Without prejudging the outcome of our Phase 1 decision, we believe several benefit valuation proposals have merit and contain ideas for future consideration. In particular, we note agreement by several parties that SDG&E's Form Contract proposal could be used as a basis to determine certain incentives or credits for curtailment resulting in deferred utility distribution investment. We further agree with SDG&E that the utility should be authorized to provide credits to customers when distributed generation is installed at the right time, in the right location, of the right size and with physical assurances, such that the utility is able to defer a distribution capacity addition. However, at this time, we believe distributed generation standby service is separable from the question of whether distributed generation provides grid benefits. A distributed generation customer taking standby service may not necessarily provide measurable grid benefits. Likewise, a distributed generation customer providing grid benefits may elect not to take standby service. At the same time, we are not persuaded by TURN's suggestion that a value of distributed generation will be a reduction in wholesale electric prices. There is no evidence that, in the current market structure, lower demand will effectively reduce wholesale prices. Consistent with the schedule adopted in the January 19, 2000 Scoping Memo, we will consider the need for a valuation system of distributed generation benefits to the grid in our Phase 1 decision, and consideration of locational credits, time-of-use rates and SDG&E's Form Contracts in the Phase 2 decision.

Cost Allocation

We are not convinced that standby customers are allocated the proper share of costs on a cost causation basis. From the evidence, we cannot determine whether costs allocated to standby customers were for fixed costs associated with on-demand backup service or other services. Therefore we cannot conclude decisively whether this cost allocation overcollected revenues from standby customers, which argues for a reexamination of the allocation of costs to standby customers. In the standby rate design applications ordered herein, the utilities should review and revisit, if applicable, the costs allocated to standby customers as they develop rates consistent with this order. We agree with Aglet that standby charges should be based on embedded, not incremental, costs of service, consistent with the manner in which rates are calculated for other distribution services. We will adopt new standby rates consistent with the correct cost allocation, consistent with this order. This may result in some temporal cost recovery concerns since other distribution rates may not be adjusted contemporaneously amongst all customer classes for any new cost allocation. The utilities should propose ratemaking approaches to address any temporal inequities associated with their recommended cost allocation in the applications ordered herein.
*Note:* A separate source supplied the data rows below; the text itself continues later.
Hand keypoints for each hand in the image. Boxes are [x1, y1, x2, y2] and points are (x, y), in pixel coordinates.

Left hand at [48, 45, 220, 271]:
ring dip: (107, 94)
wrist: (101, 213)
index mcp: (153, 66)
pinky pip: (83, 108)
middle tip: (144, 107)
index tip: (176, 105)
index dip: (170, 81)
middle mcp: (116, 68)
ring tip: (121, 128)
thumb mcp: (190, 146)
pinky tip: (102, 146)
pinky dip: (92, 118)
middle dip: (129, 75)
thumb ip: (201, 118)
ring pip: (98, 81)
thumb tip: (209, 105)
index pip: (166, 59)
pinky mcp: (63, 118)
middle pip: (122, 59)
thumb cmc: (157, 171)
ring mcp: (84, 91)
16 Parties generally agree that to the extent that DG customers pay their fair allocation of the costs they impose on the system, stranded costs will be minimized. The costs of plant dedicated to providing standby service to DG customers are not stranded costs. 17 We do not adopt Form Contract 2 at this time because it will require adjustments as a result of this decision. The utilities should file proposed form contracts with the rate applications ordered herein.